# 1940 Schwinn DX



## ffjmoore (Jan 5, 2014)

Well, Picked up this DX, at least thats what i think it is. 








Just looking it over at home the springer was tweaked at the stem. It looks like it needs a spacer in there to line it back up. I undid the top nut and measured it for referance. The stem looks to be 6 1/2" and the neck is 5 1/2.




Ill try and get some better pictures up in the next few days. 

Any help is greatly appreciated.


----------



## Obi-Wan Schwinnobi (Jan 5, 2014)

I knew that fork looked tall but I thought it was the pix... Thats a girls springer


----------



## Obi-Wan Schwinnobi (Jan 5, 2014)

What is the badge?..


----------



## ffjmoore (Jan 5, 2014)

It says century. Again I doubt its original. Looks like thisone




 Guess ill look for the correct fork and sell this one.


----------



## Obi-Wan Schwinnobi (Jan 5, 2014)

ffjmoore said:


> It says century. Again I doubt its original. Looks like thisone
> View attachment 130911
> 
> Guess ill look for the correct fork and sell this one.




Just cut it down and look for the right legs and truss rods...


----------



## ffjmoore (Jan 5, 2014)

I think I'll just turn a spacer on my lathe and run it as is.

What is the head tube length difference from men's to women's so I know how thick to make the spacer.


----------



## ffjmoore (Jan 31, 2014)

Pulled the tank off. Looks like the paint would have been better left alone. At least i know it was originally black and white.


----------



## ffjmoore (May 10, 2016)

Well its been a while. This one got put on the back burner when my wife got pregnant and I did a bunch of house projects. But a month ago i found a fork for this bike and it inspired me to get it done. I bought this bike because its prewar but nowhere near original. I wanted to make a custom bike but just can do that if its a restorable piece. So I had done a little work awhile back to the tank like this.

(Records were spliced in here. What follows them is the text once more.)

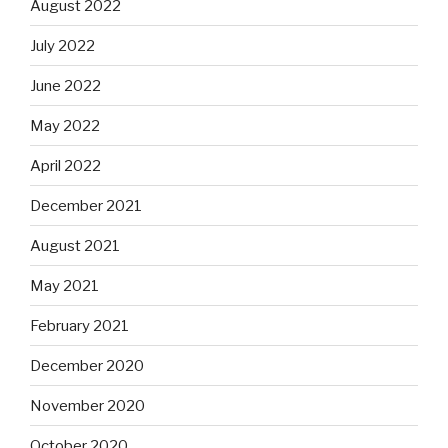
August 2022
July 2022
June 2022
May 2022
April 2022
December 2021
August 2021
May 2021
February 2021
December 2020
November 2020
October 2020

After i picked up a autocycle? fork with original paint i decided to stick with that color for the frame. I have been drinking whiskey lately and my go to bottle has been Bulliet burbon. I like the orange on the lable so i decide that was going to be the theme of the bike. Painted and destressed the tank.



Added the brand logo.



While I had the tank off i cleaned up the horn and got it working again. The guts on the fender light are rotted out bad. Im going to replace it with a new battery pack and LED light.
I wanted a vintage looking wood crate for the back so i cut up some pine and mad a box.



After that i finished painting the bike, distressed the box and added branding to it also. Im going to re cover the seat next but i think its pretty much done.


----------



## rollfaster (May 10, 2016)

Looking good. Two things, I have a dx badged as Century so I think that's correct. And second, love that your honoring Bulleit bourbon, my favorite. Way to go.


----------



## rustjunkie (May 10, 2016)

Luv the DX!
How'd you make the brand for the box?


----------



## ffjmoore (May 10, 2016)

The tank I transferred the image outline with pencil and then hand painted. The box was much easier. I printed out the logo on paper. Cut it out with a razor and then suck it to the box using some glue stick. Then I hit it with black spray paint before the glue dries. After that you just peel off the paper and after the paint dries wipe off any left over glue sick residue.


----------



## robertc (May 10, 2016)

I like it the way it is, seat and all. I wouldn't do a thing to it. Cool ride.


----------



## Obi-Wan Schwinnobi (May 10, 2016)

Looks good with the autocycle fenders.. 

Sent from my SM-G920V using Tapatalk


----------